Lo planteado en estas jornadas viene siendo analizados por los expertos en este último tiempo. Para la nutricionista Florencia Amerise, “es sabido que el comer a veces satisface nuestras sensaciones, pero hay que tener en cuenta que cuando esto pasa sin hambre el resultado es una ganancia de peso mucho mayor que la habitual”.

Según Amerise, además, tampoco se puede pasar por alto que algunos alimentos tienen características adictivas. “Cuando se prueba un chocolate -ejemplifica-, liberamos mayores cantidades de sustancias narcóticas que brindan sensación de satisfacción. Esa recompensa que experimentamos en nuestro cuerpo puede reforzar nuestra preferencia por alimentos que están muy conectados con sensaciones puntuales de placer”.

No muy distinto es lo que plantea el nutricionista Norberto Russo, para quien “son pocas las personas que comen porque tienen hambre: la mayoría de mis pacientes obesos dice que jamás ha sentido hambre porque siempre comen antes de que su cuerpo siente la necesidad”.

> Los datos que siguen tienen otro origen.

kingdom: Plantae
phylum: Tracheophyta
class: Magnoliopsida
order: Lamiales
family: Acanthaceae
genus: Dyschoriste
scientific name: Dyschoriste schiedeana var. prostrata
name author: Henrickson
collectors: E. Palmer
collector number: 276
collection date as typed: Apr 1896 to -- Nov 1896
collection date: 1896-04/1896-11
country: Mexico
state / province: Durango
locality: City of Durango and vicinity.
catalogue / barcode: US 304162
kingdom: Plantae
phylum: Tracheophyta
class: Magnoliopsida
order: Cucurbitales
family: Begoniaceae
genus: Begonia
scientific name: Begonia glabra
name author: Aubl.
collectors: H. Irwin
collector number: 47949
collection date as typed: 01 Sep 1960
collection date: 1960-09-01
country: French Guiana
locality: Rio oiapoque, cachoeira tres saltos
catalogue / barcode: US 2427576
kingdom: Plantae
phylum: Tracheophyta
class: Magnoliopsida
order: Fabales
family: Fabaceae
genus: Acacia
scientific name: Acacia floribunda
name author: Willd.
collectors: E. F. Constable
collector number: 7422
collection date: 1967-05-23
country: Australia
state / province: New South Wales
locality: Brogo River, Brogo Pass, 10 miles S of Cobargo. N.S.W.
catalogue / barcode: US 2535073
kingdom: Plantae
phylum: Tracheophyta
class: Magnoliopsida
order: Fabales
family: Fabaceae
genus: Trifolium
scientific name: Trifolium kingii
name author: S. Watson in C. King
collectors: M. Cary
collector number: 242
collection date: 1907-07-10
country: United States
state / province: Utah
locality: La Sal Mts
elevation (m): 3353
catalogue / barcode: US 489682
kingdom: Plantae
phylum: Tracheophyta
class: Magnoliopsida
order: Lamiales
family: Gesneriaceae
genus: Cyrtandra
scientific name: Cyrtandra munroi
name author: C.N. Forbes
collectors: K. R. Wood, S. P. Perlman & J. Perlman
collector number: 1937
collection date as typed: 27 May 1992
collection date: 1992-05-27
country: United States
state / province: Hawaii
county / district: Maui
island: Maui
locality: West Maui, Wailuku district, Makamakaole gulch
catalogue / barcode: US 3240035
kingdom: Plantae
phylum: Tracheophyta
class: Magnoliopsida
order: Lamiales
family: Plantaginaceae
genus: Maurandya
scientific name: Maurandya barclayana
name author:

Uno de los aspectos más frecuentes del llamado apetito emociogénico es el círculo vicioso que genera en quien lo padece: “Una situación estresante lleva a comer más y un estado depresivo puede desencadenar en un cuadro de obesidad -explica Rolla-. Y la obesidad, a su vez, lleva a las personas a padecer la estigmatización y discriminación y a enfrentar problemas de mala adaptación psico-económico social, que llevan a cerrar el círculo vicioso de obtener gratificación ante estas situaciones a través del deseo de comer para saciar el apetito emociogénico”.

Un trabajo realizado en la Universidad de Cornell, Estados Unidos, permitió detectar que, cada día, las personas toman cerca de 200 decisiones relacionadas con la alimentación pero se registra sólo 20. Por eso, se apunta, el medio ambiente físico, social y emocional influye de manera directa sobre nuestras decisiones a la hora de comer y beber.

“Siempre se supo que las emociones repercuten de manera directa con nuestra forma de alimentarnos -dice Amerise-, pero ahora tenemos más elementos y sabemos, entre otras cosas, que el hambre emocional comienza repentinamente y el hambre físico ocurre gradualmente. Otra característica frecuente de este tipo de apetito es que cuando se come para aliviar un sentimiento no importa si el estomago está lleno o vacío: sólo importa comer”.